Wabah Digital Parenting, Waspadalah!

sumber gambar: www.ted.com

Era revolusi industri 4.0 sudah di mulai. Semua negara berbenah agar siap melayaninya. Termasuklah Indonesia yang telah membuat road map dengan nama Making Indonesia 4.0. Di era ini dapat dipastikan teknologi digital serta internet akan berubah menjadi kebutuhan primer. Digitalisasi yang menjadi ciri khas dari revolusi industri sebelumnya ini mulai menjadikan manusia totalitas di dunia virtualnya. Konektivitas menjadi tidak terbatas jarak dan waktu. Akibat semakin vital fungsinya, di zaman ini orang rela menahan lapar dibandingkan harus menunda mengisi paket internet smartphone-nya.

Jika dikaitkan dengan dunia pendidikan, tentu kita membayangkan kondisi yang demikian akan memberikan jalan dari ‘susah’ ke ‘mudah’. Contoh sederhananya dapat dilihat pada pola pembelajaran. Jika dulu harus tatap muka. Kini sudah menjamur bentuk pembelajaran baik formal maupun informal yang berbasis daring. Tinggal klik, sekarang kita bisa melakukan tanya jawab dengan siapapun dan dimanapun. Begitu juga pola komunikasi guru dengan para orang tua. Jika dulu harus bertemu dalam rapat rutin, sekarang sudah bisa diskusi bersama di forum WhatsApp Group (WAG). Tidak perlu harus menunggu jadwal rapat. Banyak contoh  lain yang jika dibandingkan dengan beberapa tahun lalu sudah berubah drastis. Berubah secara acak, tidak lagi terpetakan. Fenomena ini yang kemudian dikenal dengan era disrupsi (distruption era).

Namun sayang, terpangkasnya jarak dalam kehidupan oleh gejala digitalisasi tidak serta merta menyediakan saldo waktu luang lebih banyak. Dalam hal ini adalah waktu luang dalam keluarga. Antara orang tua dengan anaknya. Andai dulu hanya beberapa profesi tertentu yang tidak punya banyak waktu bersama keluarga. Akibat tuntutan jam kerja. Sekarang hampir semua ibu dan semua ayah nyaris kehilangan waktu bersama buah hatinya.

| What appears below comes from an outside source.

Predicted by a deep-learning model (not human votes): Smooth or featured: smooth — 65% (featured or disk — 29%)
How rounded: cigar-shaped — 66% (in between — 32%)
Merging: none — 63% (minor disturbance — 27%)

Mengapa demikian? Tanpa mengucapkan kata sepakat namun perbuatan ternyata telah menyetujui wabah ini semua. Ternyata kita lebih kasmaran dengan smartphone, ketimbang bercengkerama bersama mereka. Bahkan kita lebih memilih membalas chat orang yang nun jauh disana, ketimbang menyambut tangisan manja mereka. Padahal mereka adalah masa depan bangsa. Juga masa depan yang akan membawa nama baik keluarga, ayah dan ibunya.

Mungkin kita masih ingat rekam alam bawah sadar seorang anak  yang tertulis melalui puisi  berjudul ‘Ibu & Facebook’ ini?

Ibu,
Facebook,
Hubungannya erat sekali

Setiap hari
Sehabis mandi
Selesai makan
Sehabis apapun

Dalam hatiku,
Aku berpikir
Mau kemana gerangankah ia?

Notebook
Tapi...
Apa yang selalu ia lihat di notebook?

Facebook!
Setiap hari
Tawanya menggema

Sampai kapankah
hubungan erat antara ibu dan facebook?

Mungkin sampai akhir hayatnya
Notebooknya akan dibawanya
Ke Surga...

Laman Sahabat Keluarga Kemendikbud melalui artikelnya Lupakan Gadget Saat Bersama Anak menuliskan bahwa seorang anak akan merasa terabaikan dan sedih ketika orang tua lebih memilih asyik dengan ponsel daripada dirinya. Temuan yang disampaikan oleh psikolog asal Massachusets Institute of Technologi (MIT), Dr. Sherry Turkie semakin mengkonfirmasi kritikan polos melalui puisi di atas adalah contoh nyatanya. Untuk diketahui puisi ini dibuat oleh seorang anak yang  bernama Serafina Ophelia sekitar 9 tahun lalu. Pada waktu itu usianya juga masih sekitar 9 tahun.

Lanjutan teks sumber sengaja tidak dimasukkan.